◆ TEXT SHOWN:

::::::

# Trad, the music.



## SartoNYC (Feb 22, 2005)

Anybody familiar with the musical artist "Trad"?


----------



## Congresspark (Jun 13, 2007)

https://www.amazon.co.uk/Definitive-Trad-Collection-Various-Artists/dp/B000025A37


----------



## Trip English (Dec 22, 2008)

Is Trad trad?


----------



## MikeDT (Aug 22, 2009)

Oh I'm very familiar with that...It's called 'Trad Jazz'...artists like Acker Bilk and Chris Barber. A music genre still very much alive in my home city (Bristol, UK). Acker Bilk been a West Country guy.

The Old Duke in Bristolhttps://www.theoldduke.co.uk/ has live trad jazz every weekend...especially during the summer.


----------



## Earl of Ormonde (Sep 5, 2008)

I hate Trad Jazz with a vengeance, I can't think of any other form of jazz I dislike more than Trad.

::::::

◆ DATA LINES:
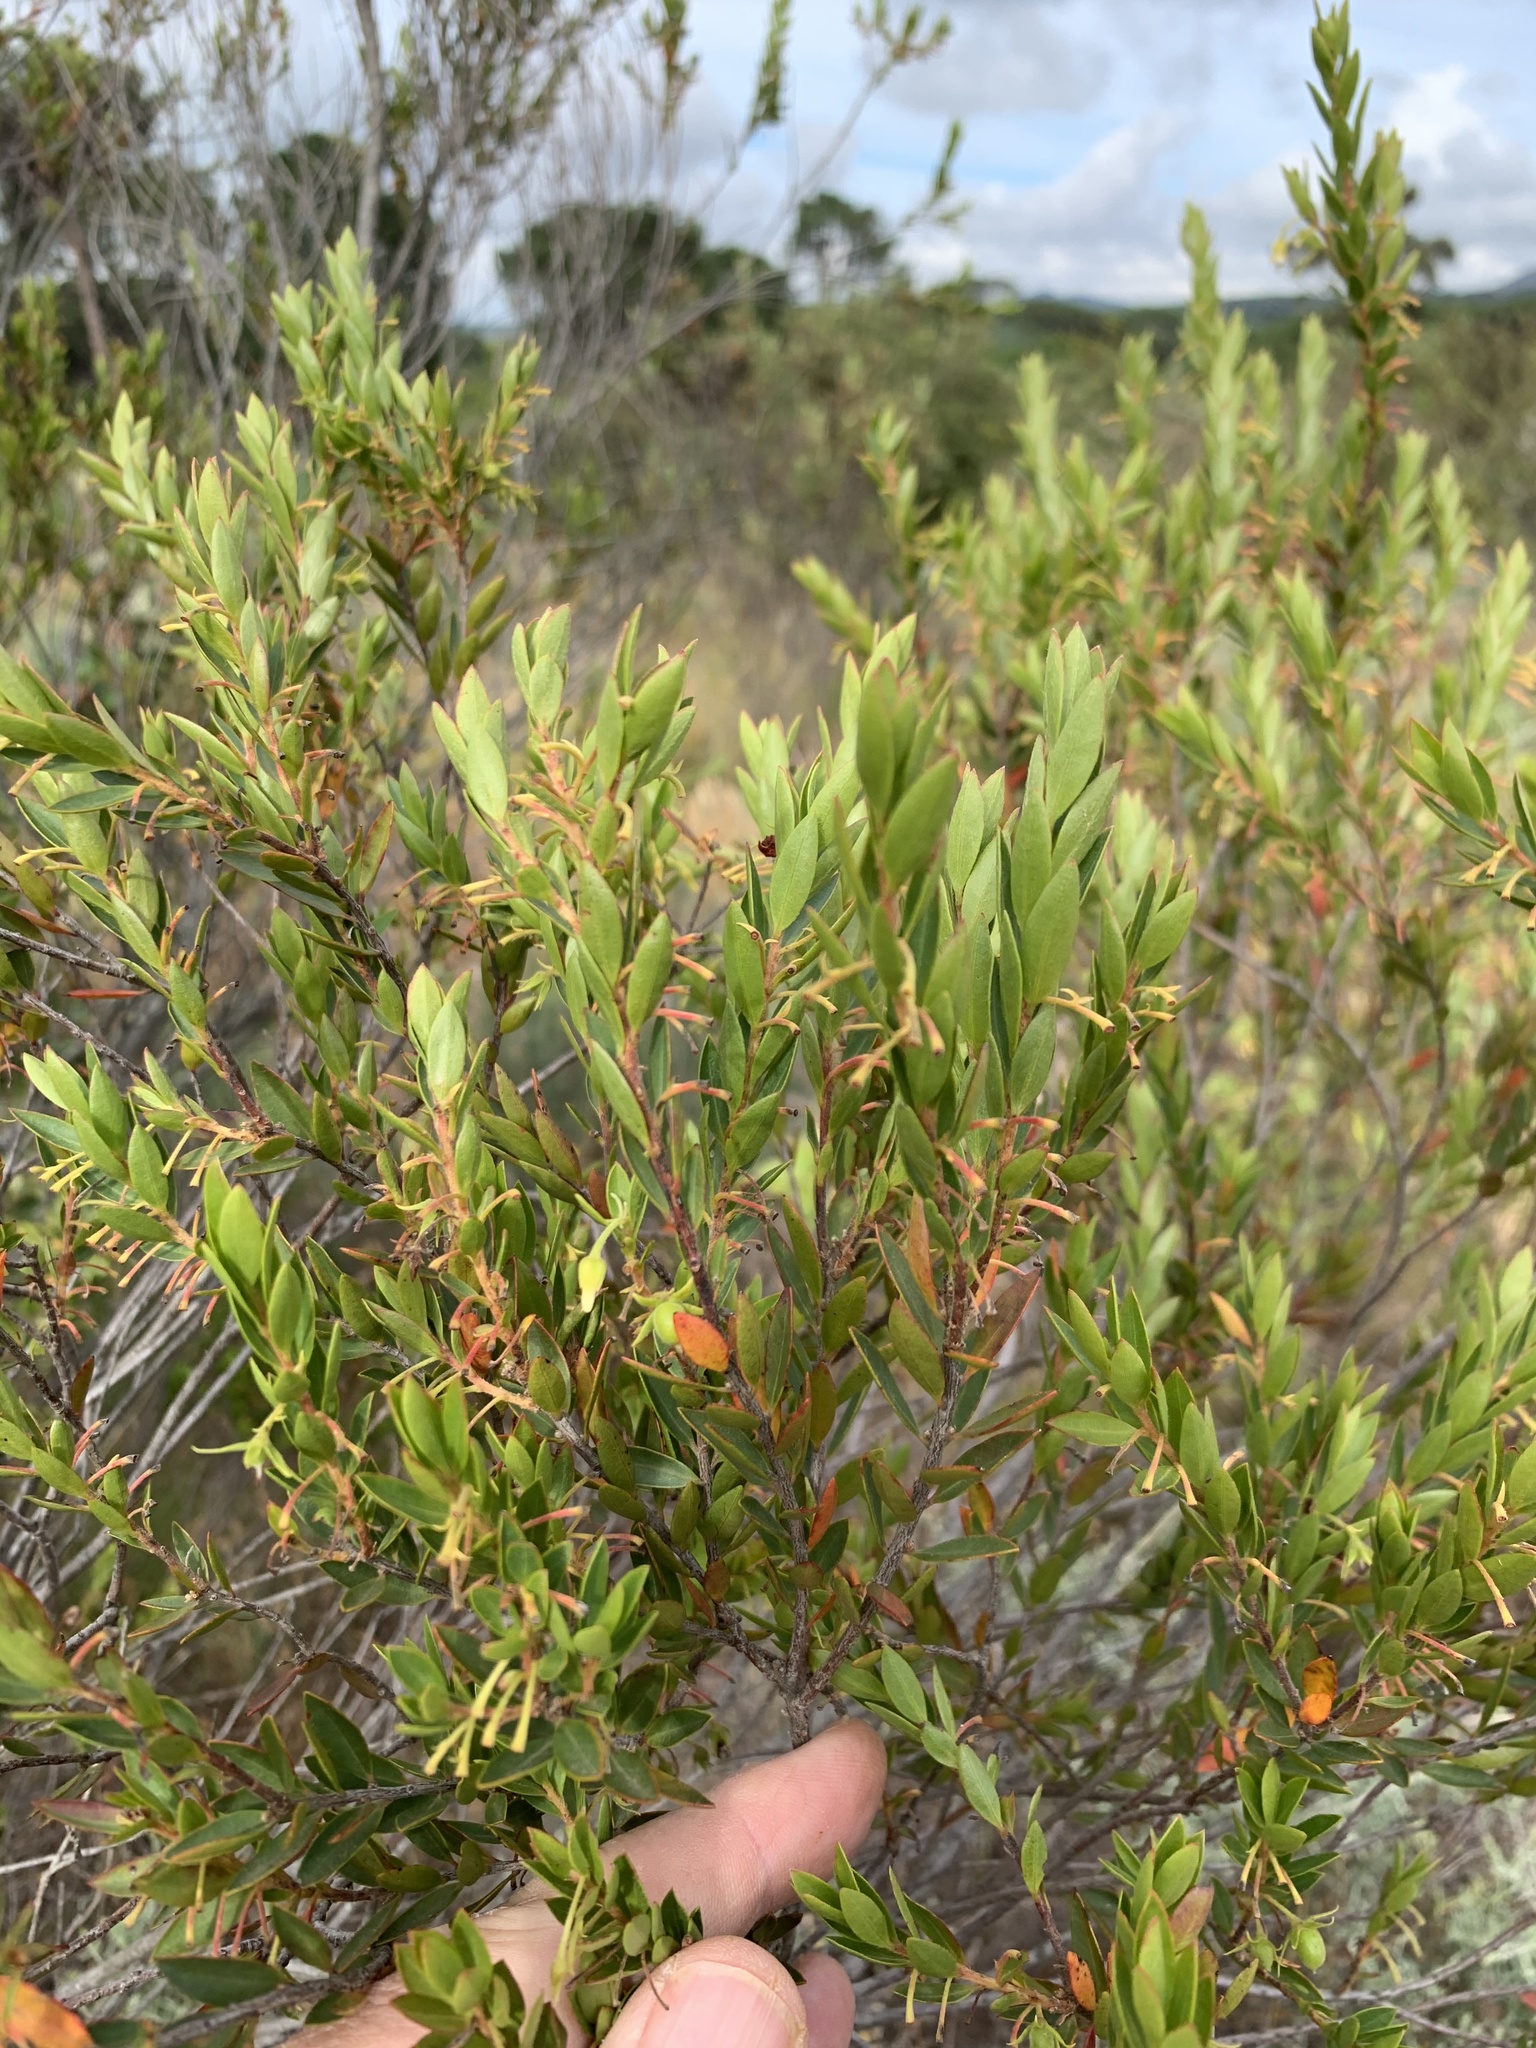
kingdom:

::::::

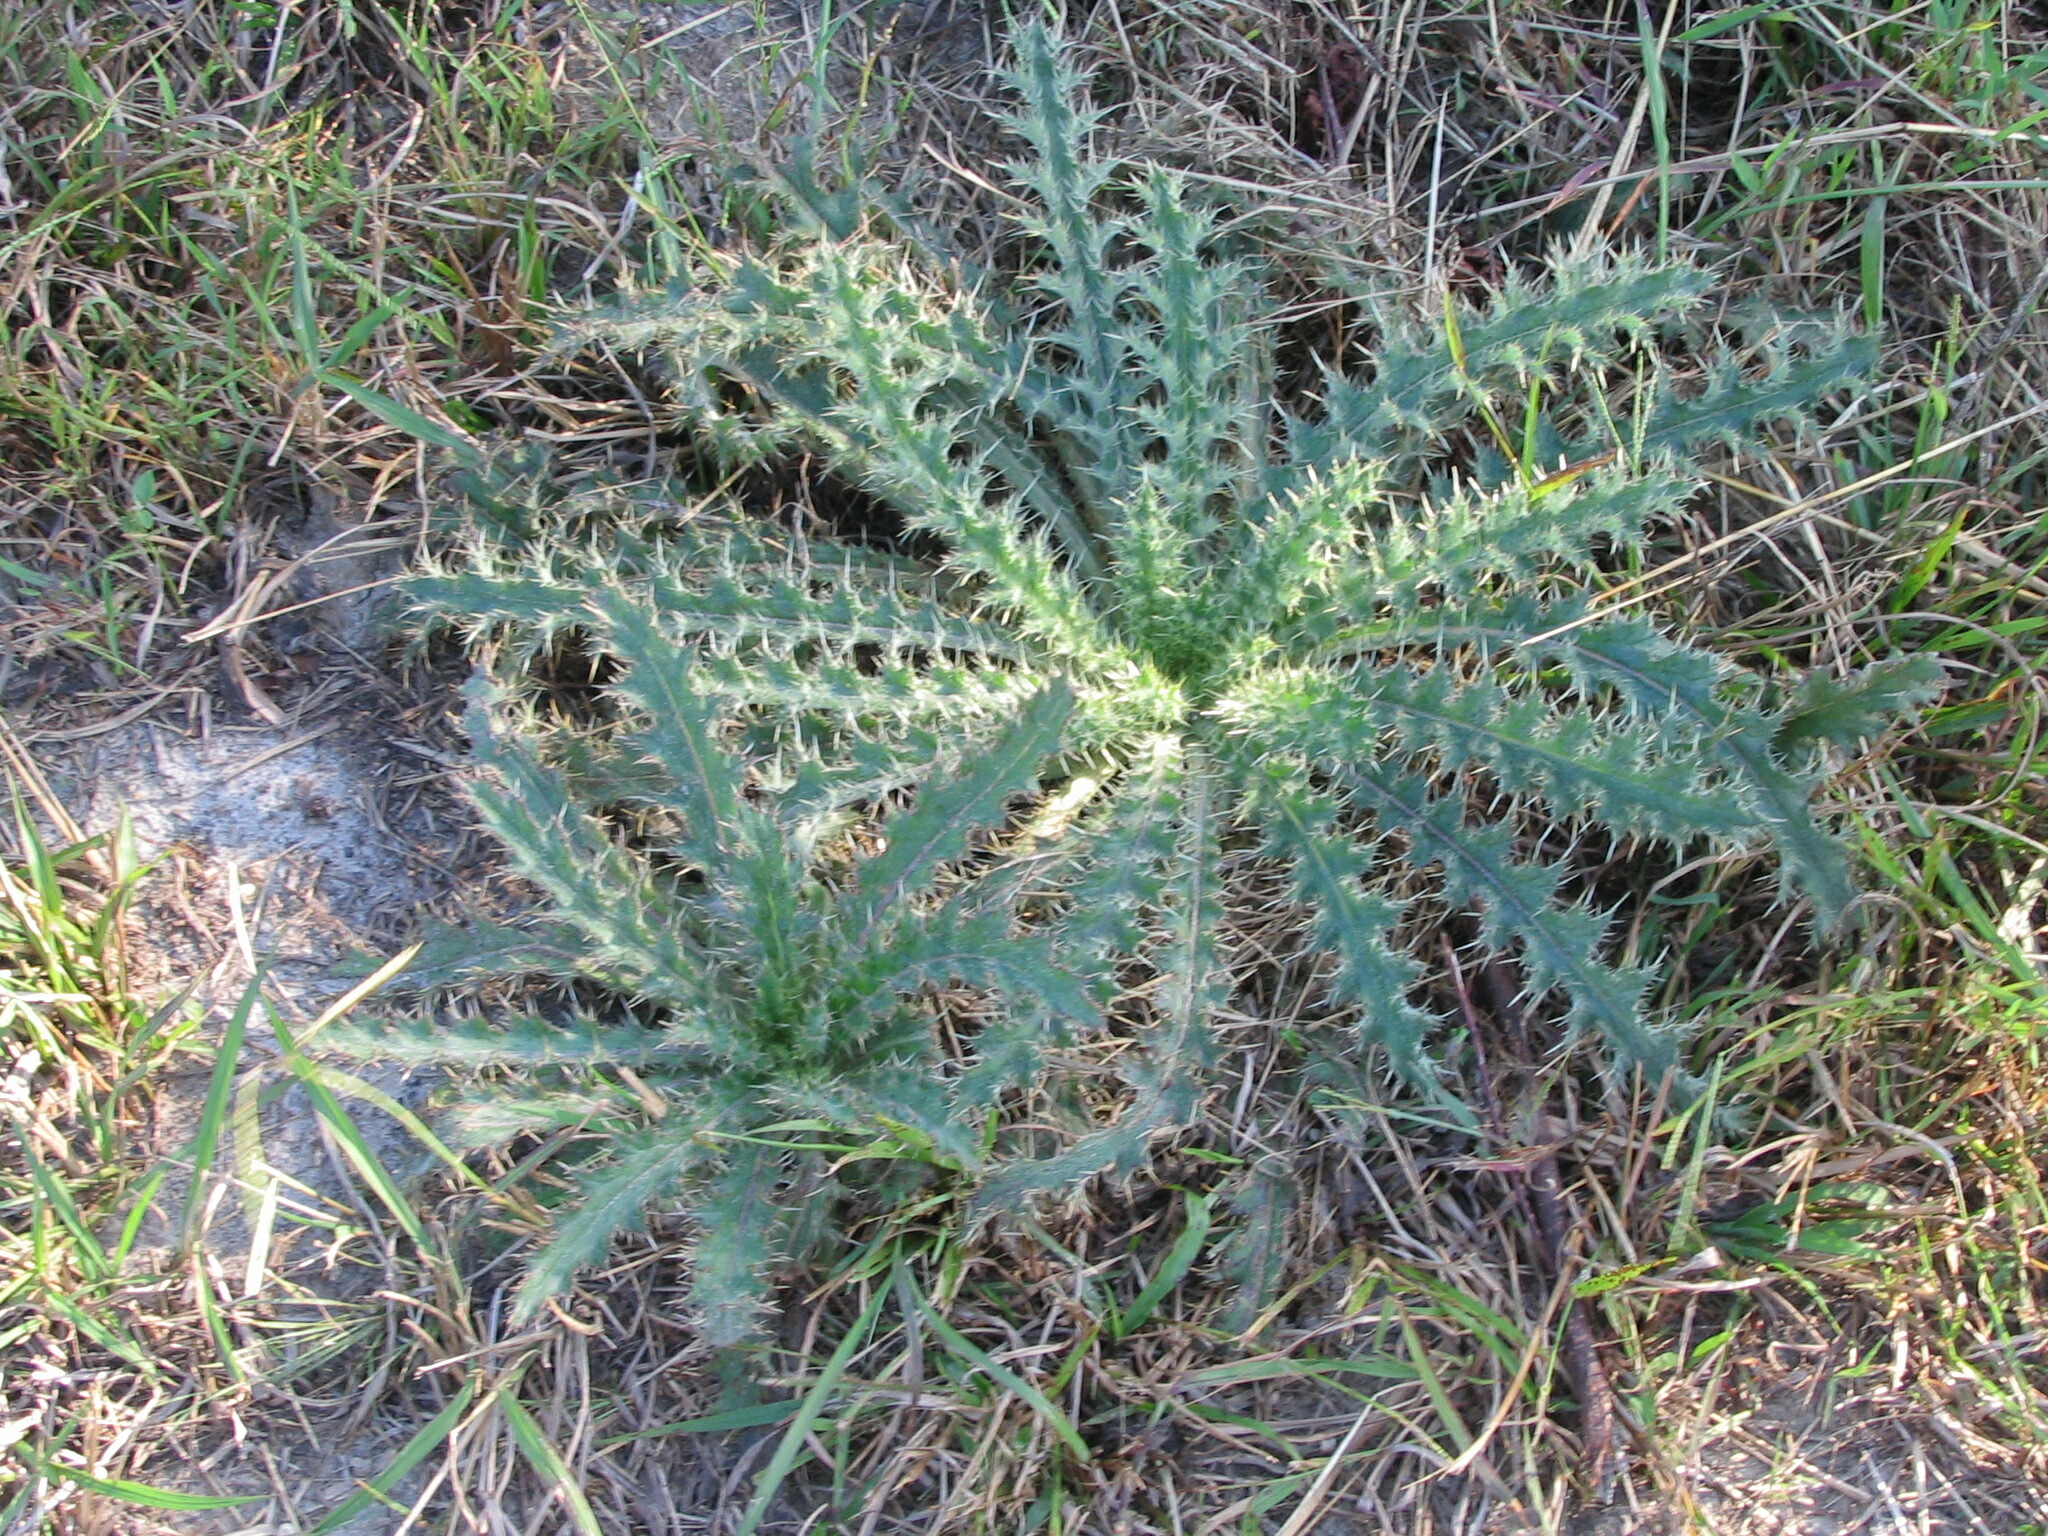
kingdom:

::::::

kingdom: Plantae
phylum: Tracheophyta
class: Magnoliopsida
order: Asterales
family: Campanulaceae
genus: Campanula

::::::

◆ AIM 1:
In the Trad jazz thread, do these statements agree with the text? Answer yes or no for each and quote the deciding words. (a) The Old Duke in Bristol is said to have live trad jazz every weekend. (b) The last poster names Trad as a favorite form of jazz. (c) Acker Bilk and Chris Barber are given as Trad Jazz artists.
◆ AIM 2:
Carry on the Trad jazz thread with a few more sentences, picking up the last post after its final sentence.

◆ EXPECTED OUTPUT 1:
(a) Yes: "has live trad jazz every weekend"
(b) No: "I can't think of any other form of jazz I dislike more than Trad."
(c) Yes: "artists like Acker Bilk and Chris Barber"

◆ EXPECTED OUTPUT 2:
The reason I hate it so much is that event organisers in the UK have always thought and still erroneously think that that's what people want to hear as they run past on a marathon or as they march past on a dmeo or as they wander round a garden party! 
Well, they don't! It's awful, no one likes it!


----------



## balder (Jan 23, 2008)

Earl of Ormonde said:


> I hate Trad Jazz with a vengeance, I can't think of any other form of jazz I dislike more than Trad.
> The reason I hate it so much is that event organisers in the UK have always thought and still erroneously think that that's what people want to hear as they run past on a marathon or as they march past on a dmeo or as they wander round a garden party!
> Well, they don't! It's awful, no one likes it!


It was famously described,not sure by whom,as "music to drink beer by"


----------



## Earl of Ormonde (Sep 5, 2008)

A good description, 'cos you can't do anything else with it. Trad jazz is to jazz what Amstrad was to hi-fi systems i.e. the very basics only and only following the very basics of the hi-fi electronics handbook.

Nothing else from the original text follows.